▼

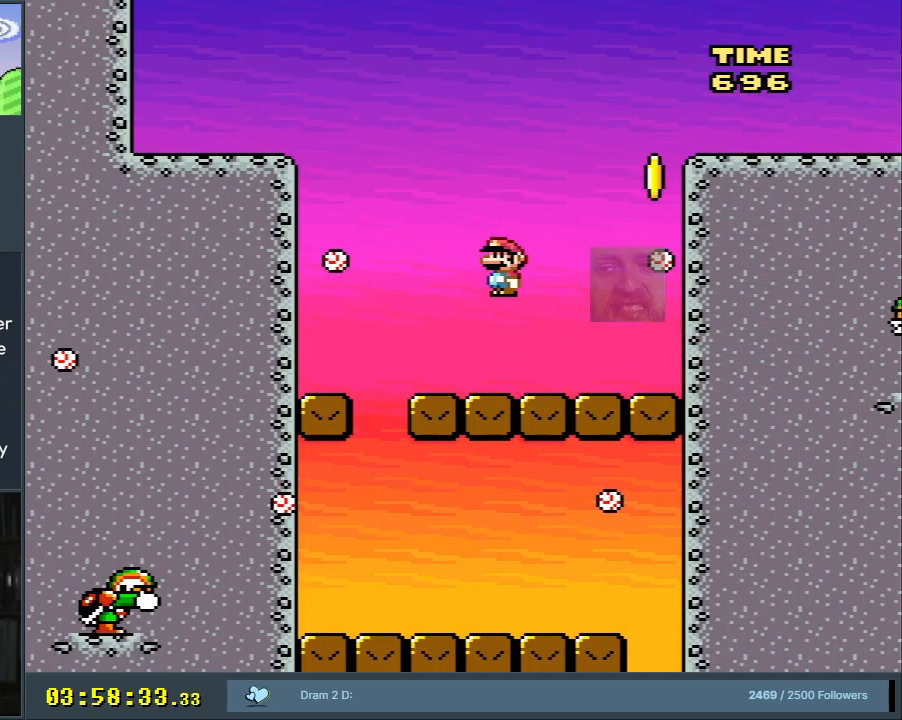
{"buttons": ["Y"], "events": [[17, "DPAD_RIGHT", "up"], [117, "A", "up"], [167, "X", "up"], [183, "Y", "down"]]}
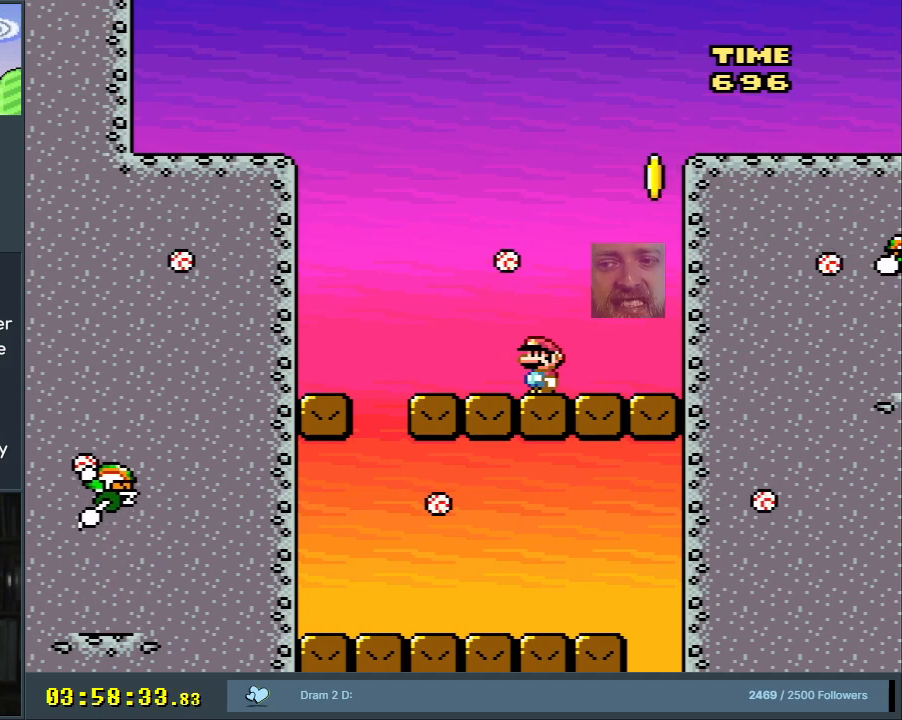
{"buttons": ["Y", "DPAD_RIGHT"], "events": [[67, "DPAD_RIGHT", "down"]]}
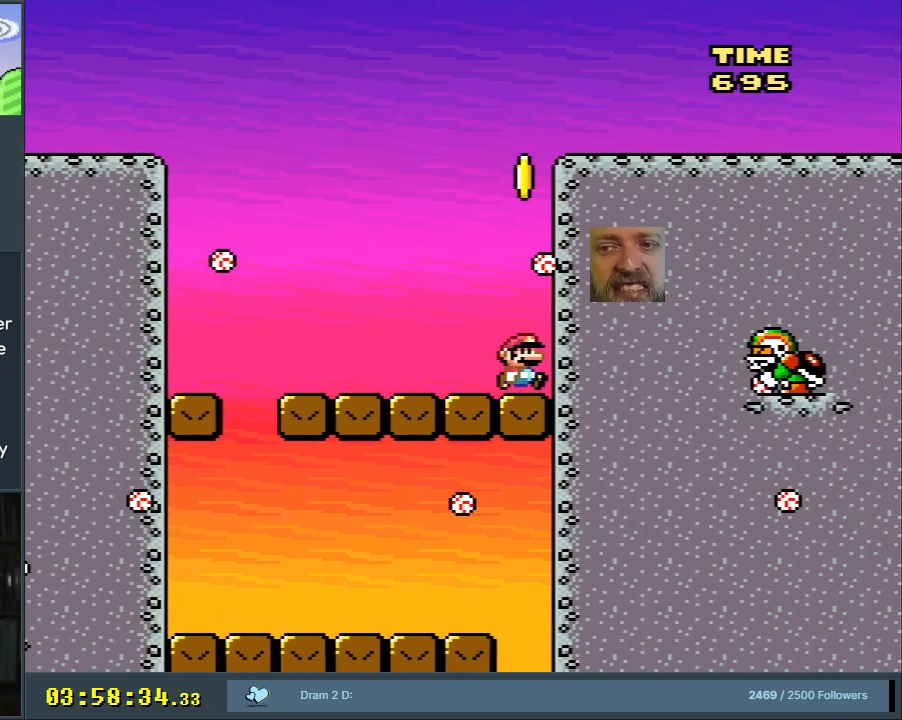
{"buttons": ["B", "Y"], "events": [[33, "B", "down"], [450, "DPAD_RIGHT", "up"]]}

▲
▼

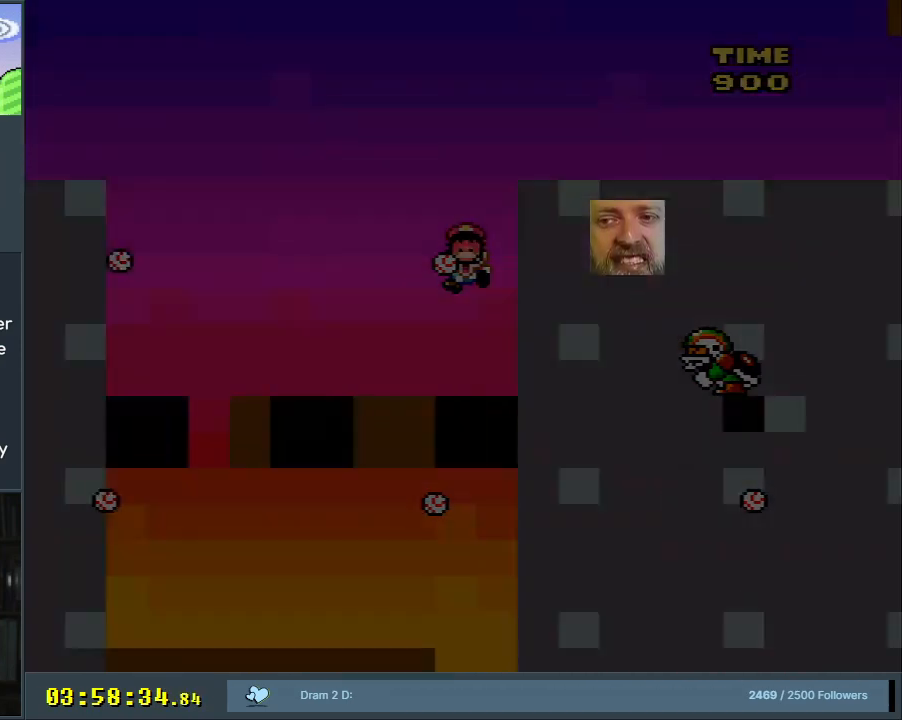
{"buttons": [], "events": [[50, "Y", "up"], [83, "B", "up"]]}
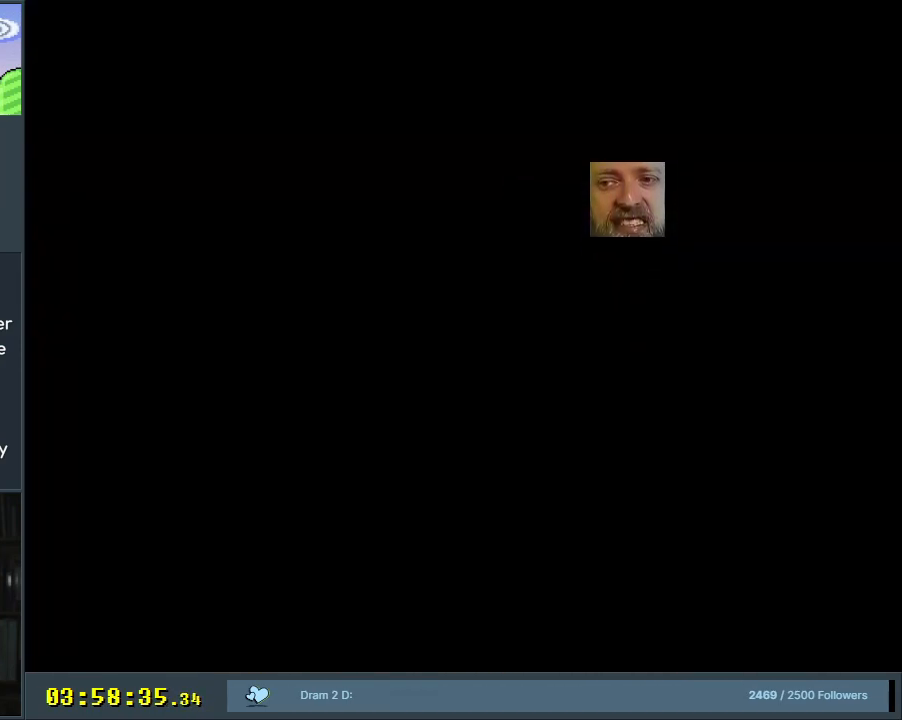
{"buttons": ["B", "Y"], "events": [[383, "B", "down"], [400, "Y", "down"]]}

▲

=== TASK ITEM ===
Check every line of the data above for the string "down", and copy those that have it.

=== COMPLETED EXERCISE ===
{"buttons": ["Y"], "events": [[17, "DPAD_RIGHT", "up"], [117, "A", "up"], [167, "X", "up"], [183, "Y", "down"]]}
{"buttons": ["Y", "DPAD_RIGHT"], "events": [[67, "DPAD_RIGHT", "down"]]}
{"buttons": ["B", "Y"], "events": [[33, "B", "down"], [450, "DPAD_RIGHT", "up"]]}
{"buttons": ["B", "Y"], "events": [[383, "B", "down"], [400, "Y", "down"]]}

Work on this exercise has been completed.